The operator map between the observables on the cigar \primr\
(for simplicity for $m=\bar m$, which is all we need here)
and Sine-Liouville is
\eqn\cigsin{V_{j;m,m}\leftrightarrow e^{ip(x_l-x_r)+\beta\phi}~,}
with
\eqn\pbj{\eqalign{p=&m\sqrt{2\over k}~,\cr
\beta=&Qj~.\cr
}}
One can check that
\eqn\matchd{\half p^2-\half\beta(\beta+Q)={m^2\over k}-{j(j+1)\over k-2}~.}
Note that KPZ scaling implies that
\eqn\vvvjjjss{\langle V_jV_j\rangle\sim\lambda_{sl}^{-{2\over t}(2j+1)}~.}
Comparing to \scspcor\ we see that
\eqn\lamslsl{\lambda_{sl}^{-{2\over t}}\sim\lambda~.}
Below we will determine the precise relation between the couplings:
\eqn\llsl{\pi\lambda{\Gamma(-{1\over t})\over \Gamma(1+{1\over t})}
=\left({\pi\lambda_{sl}\over t}\right)^{-{2\over t}}~.}

\noindent
We would like to use the Sine-Liouville variables to calculate $C_1$ in
\ooe.
Start by sending $x,y\to 0$. Looking back at \ptltrue\ we see that
\eqn\eea{\Phi_{t\over2}(x=0)={1-t\over\pi}\RR({t\over2})e^{-\half t Q\phi}
(\gamma\bar\gamma)^{-t}~.}
Comparing to \primr\ we see that
\eqn\eeb{\Phi_{t\over2}(x=0)={1-t\over\pi}\RR({t\over2})
V_{-{t\over2};-{t\over2},-{t\over2}}~.}
Similarly, from \ppp\ we learn that
\eqn\eec{\Phi_h(y=0)=V_{h-1;-h,-h}~.}
So, in the limit $x,y\to 0$, the $C_1$ term in \ooe\ becomes
\eqn\eed{{1-t\over\pi}\RR({t\over2})V_{-{t\over2};-{t\over2},-{t\over2}}
V_{h-1;-h,-h}=C_1V_{h+{t\over2}-1;-h-{t\over2},-h-{t\over2}}~.}
This equation should be true also in $SL(2)/U(1)$, since the
OPE of the $U(1)$ part is trivial. Thus we can use the map \cigsin,
\pbj, and write it as (replacing $x_l-x_r$ by $x$ for brevity)
\eqn\eee{{1-t\over\pi}
\RR({t\over2})e^{-i{t\over2}\sqrt{2\over k}x-{t\over2}Q\phi}
e^{-ih\sqrt{2\over k}x+(h-1)Q\phi}=
C_1e^{-i(h+{t\over2})\sqrt{2\over k}x+(h+{t\over2}-1)Q\phi}~.}
We see that the l.h.s. and r.h.s. have the same $p$ but there is
a mismatch of $tQ$ in the value of $\beta$ (in the notation of the
r.h.s. of \cigsin). This is easy to fix; we simply expand
$\exp(-\int \CL_{\rm int})$ \lint\ to second order in $\lambda_{sl}$:
\eqn\eef{\eqalign{
&{1-t\over\pi}\RR({t\over2}){\lambda_{sl}^2\over2}\int d^2z_1\int d^2z_2
\cos{\sqrt{k\over2}x(z_1)} e^{\half tQ\phi(z_1)}
\cos{\sqrt{k\over2}x(z_2)} e^{\half tQ\phi(z_2)}\cr
&e^{-i{t\over2}\sqrt{2\over k}x-{t\over2}Q\phi}
e^{-ih\sqrt{2\over k}x+(h-1)Q\phi}=
C_1e^{-i(h+{t\over2})\sqrt{2\over k}x+(h+{t\over2}-1)Q\phi}~.

Chart-based quiz items
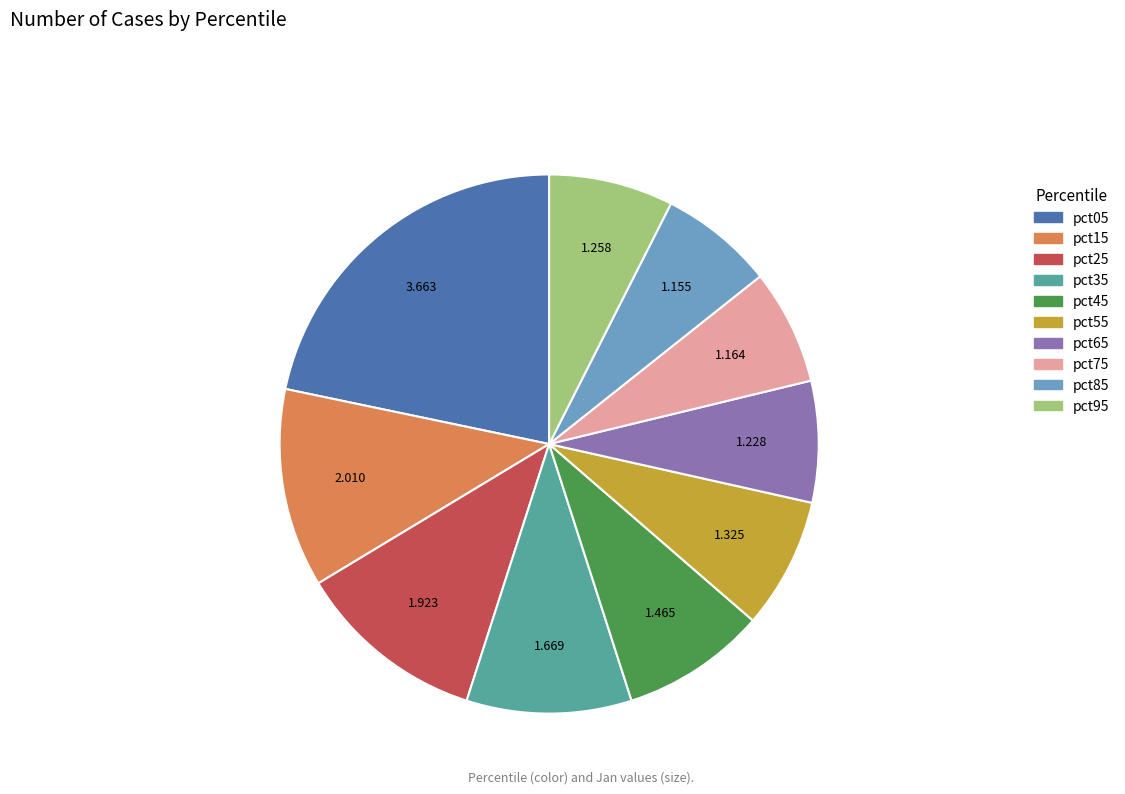

Is there any slice that represents more than half of the pie?

No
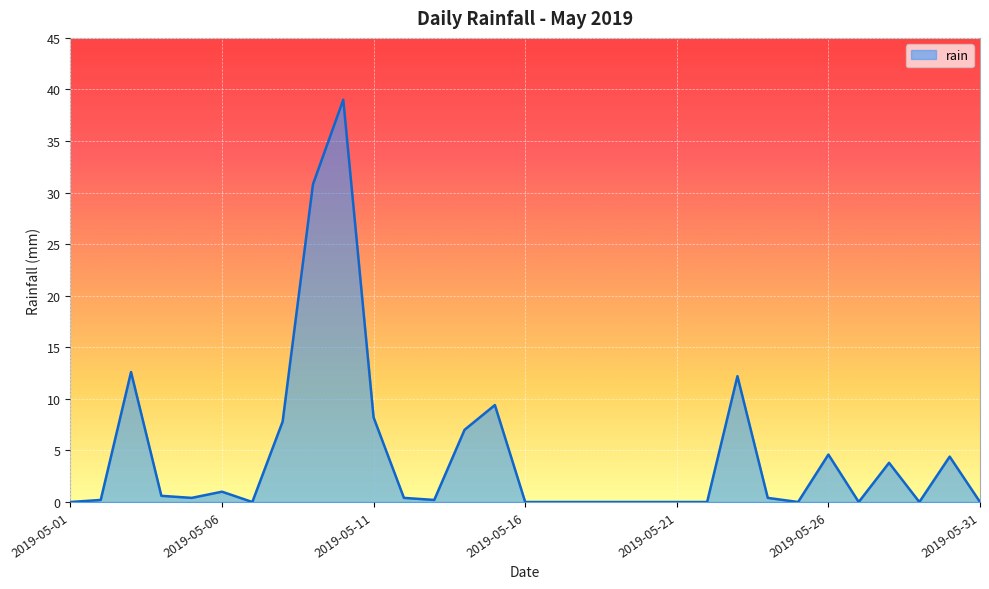

What is the maximum value shown in the chart?

39.0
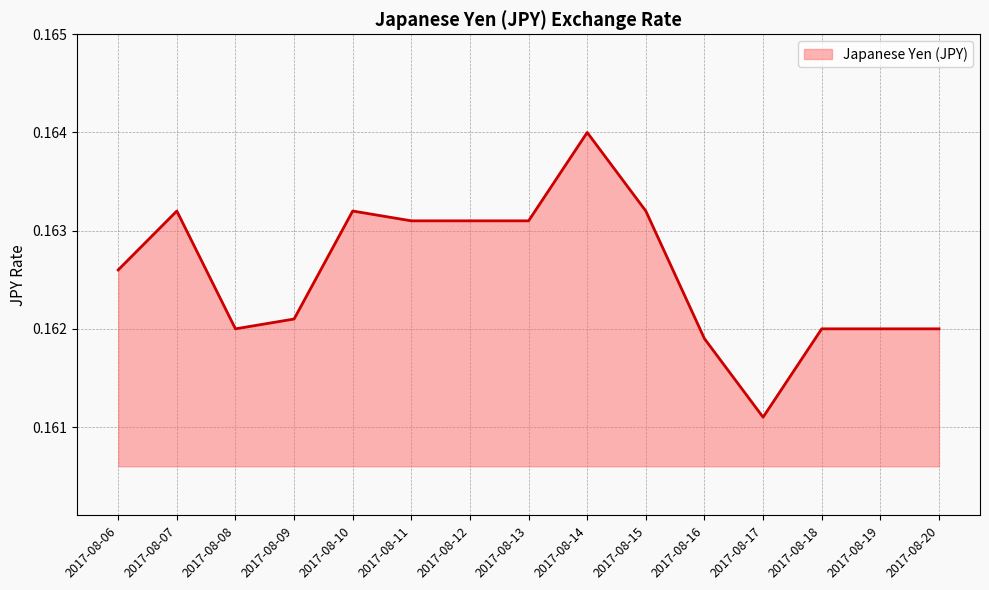

Between 2017-08-13 and 2017-08-09, which is larger?

2017-08-13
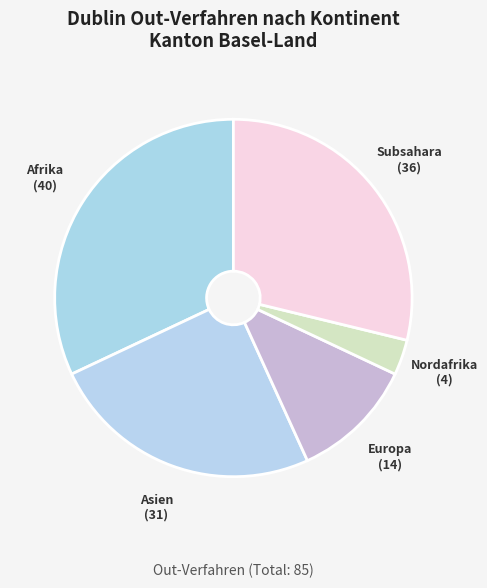

Approximately how many times larger is the value at Subsahara compared to Europa?

2.6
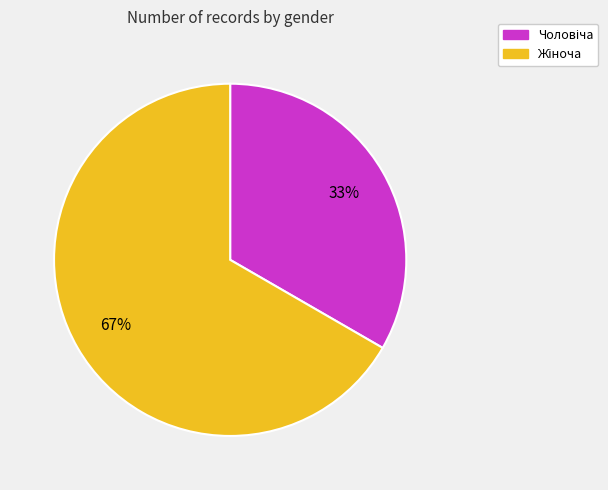

Is there any slice that represents more than half of the pie?

Yes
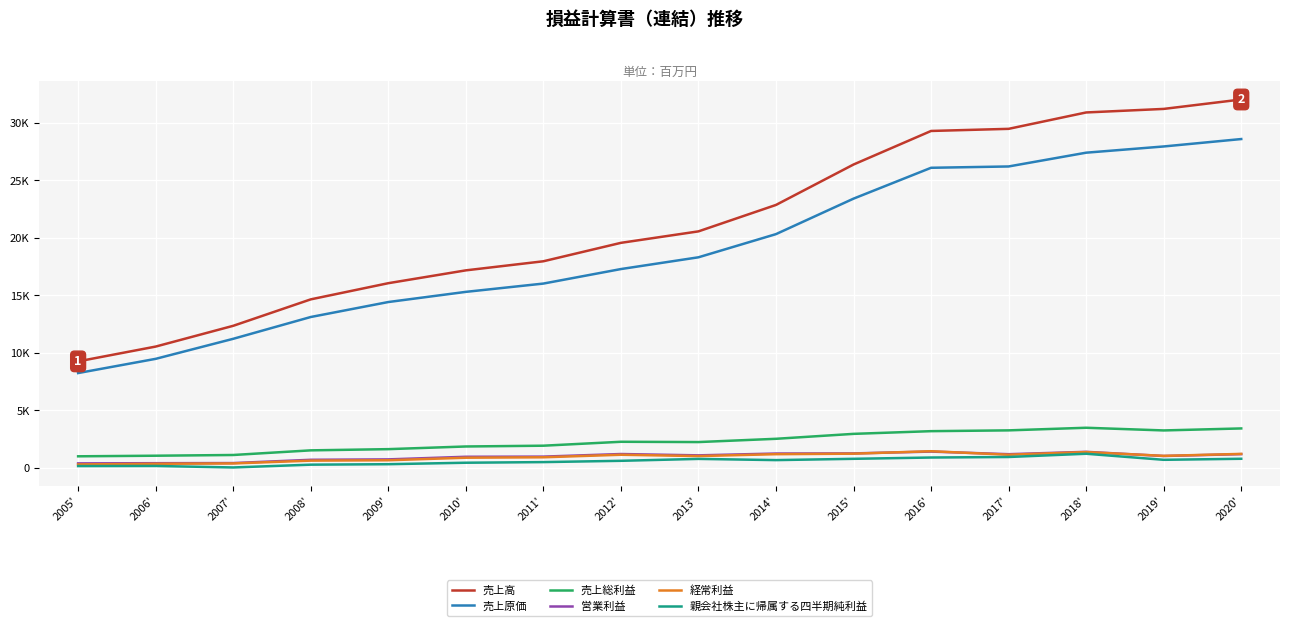

What is the spread (max minus min) of values at 2012'?

18952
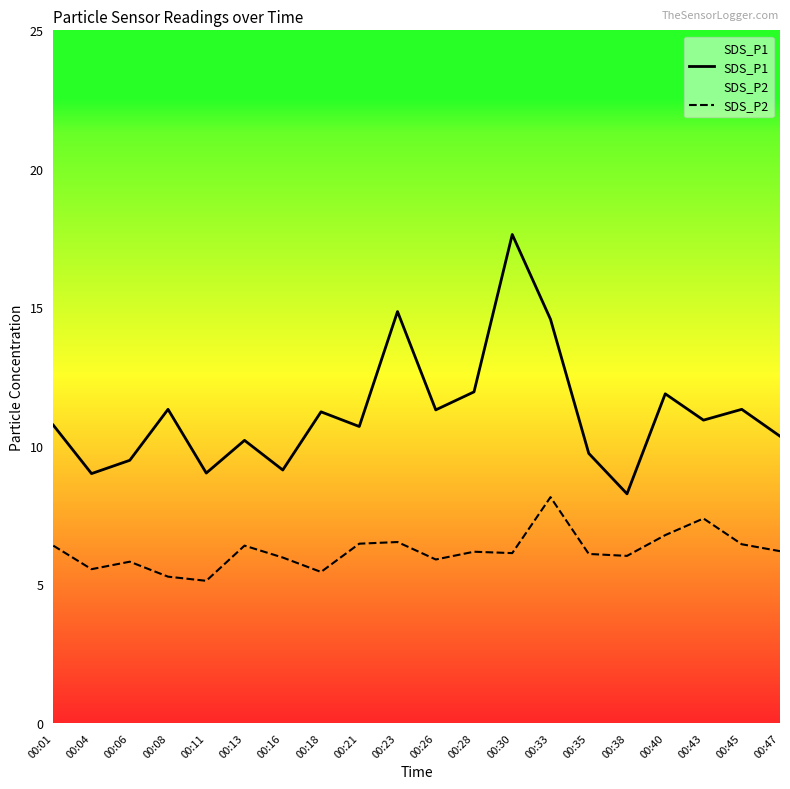

True or false: SDS_P2 and SDS_P1 intersect in this chart.

False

TASK LIST:
• a. Answer these questions using the excerpt on the Sine-Liouville operator map:
(i) In the operator map, what is $\beta$ set equal to?
(ii) What expression is replaced by $x$ for brevity?
(iii) To what order in $\lambda_{sl}$ is $\exp(-\int \CL_{\rm int})$ expanded to fix the mismatch in $\beta$?
• b. Echo everything in the records from the line containing "Between 2017-08-13 and" down through the end of the records. Leave the pictures out.

RESULTS IN ORDER:
• a.
(i) $Qj$
(ii) $x_l-x_r$
(iii) Second order

• b.
Between 2017-08-13 and 2017-08-09, which is larger?

2017-08-13

Approximately how many times larger is the value at Subsahara compared to Europa?

2.6

Is there any slice that represents more than half of the pie?

Yes

What is the spread (max minus min) of values at 2012'?

18952

True or false: SDS_P2 and SDS_P1 intersect in this chart.

False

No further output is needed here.